O deputado federal Nikolas Ferreira (PL-MG) utilizou suas redes sociais nesta quinta-feira (19) para expor o que classificou como um caso de ativismo ideológico com teor violento dentro da Universidade Federal de Minas Gerais (UFMG).
As publicações mostram materiais gráficos e pichações que, segundo o parlamentar, incitam ódio e violência contra ele e outras figuras do conservadorismo.
Em sua primeira postagem, Nikolas compartilhou a imagem de um cartaz que anunciava a “Calourada Unificada Antifascista e Anti-imperialista”. A peça gráfica trazia ilustrações do deputado, do ex-presidente dos Estados Unidos Donald Trump e do ativista conservador Charlie Kirk, todos com um desenho de alvo sobre as cabeças.

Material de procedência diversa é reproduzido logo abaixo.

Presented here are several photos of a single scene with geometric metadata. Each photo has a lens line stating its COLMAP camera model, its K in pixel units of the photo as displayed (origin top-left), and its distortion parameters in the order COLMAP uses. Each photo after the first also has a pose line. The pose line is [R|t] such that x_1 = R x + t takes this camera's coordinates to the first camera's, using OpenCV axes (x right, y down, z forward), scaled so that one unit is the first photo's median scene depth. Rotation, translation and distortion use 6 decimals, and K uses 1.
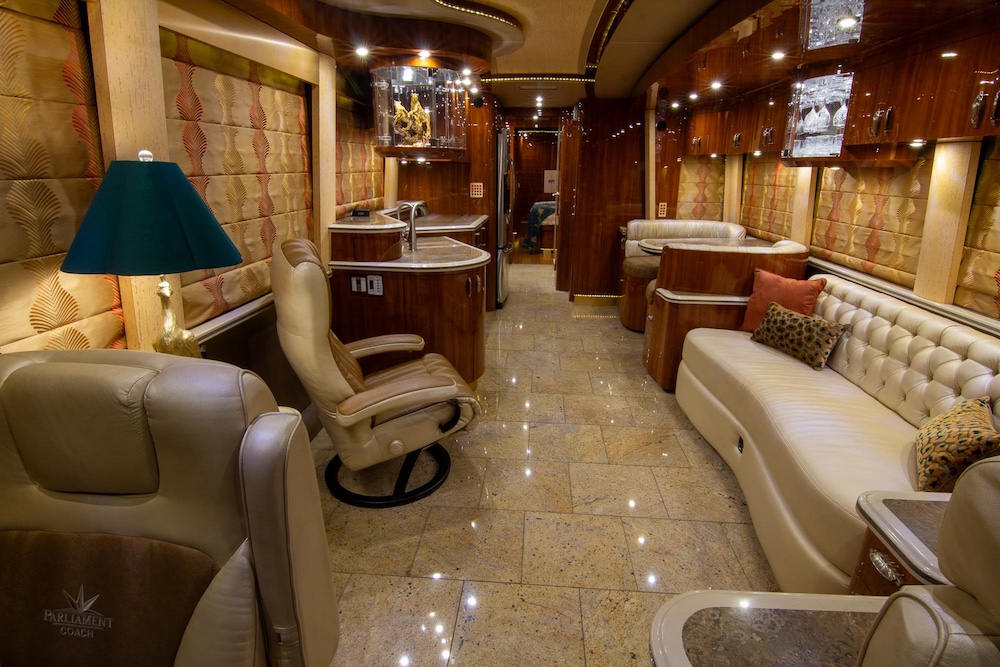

“Banner da calourada na UFMG. Universidade virou linha de produção de militante, que não esconde mais o desejo de matar seu opositor por divergência de ideia. Até aí: Zero novidade. Mas sempre bom lembrar que tudo isso você banca através dos seus impostos. A direita precisa de um plano pra quando chegar ao poder, mudar essa patifaria”, escreveu o deputado.

Pichação com Referência a Assassinato
Em um segundo vídeo, também publicado na plataforma X, Nikolas exibiu uma pichação nas paredes da Faculdade de Filosofia e Ciências Humanas (FAFICH) da UFMG. O registro mostra a frase “Que o Nikolas seja o Kirk de amanhã”.
A mensagem faz referência ao ativista norte-americano Charlie Kirk, morto com um tiro de precisão em 10 de setembro de 2025 enquanto discursava em uma universidade nos Estados Unidos.
O deputado relacionou o conteúdo das pichações à formação dos futuros profissionais que sairão da universidade. “Os futuros profissionais das diversas áreas sairão daqui. E ainda tem gente que acha que o problema do país é eleição. Sem uma mudança radical na estrutura da nossa educação e política, nada adiantará”, comentou.
O caso ocorre em um contexto de tensão entre setores do conservadorismo e instituições de ensino superior, com críticas recorrentes sobre a suposta presença de ativismo ideológico nas universidades públicas brasileiras. A UFMG ainda não se manifestou oficialmente sobre as denúncias apresentadas pelo parlamentar. Com: Tribuna de Brasília.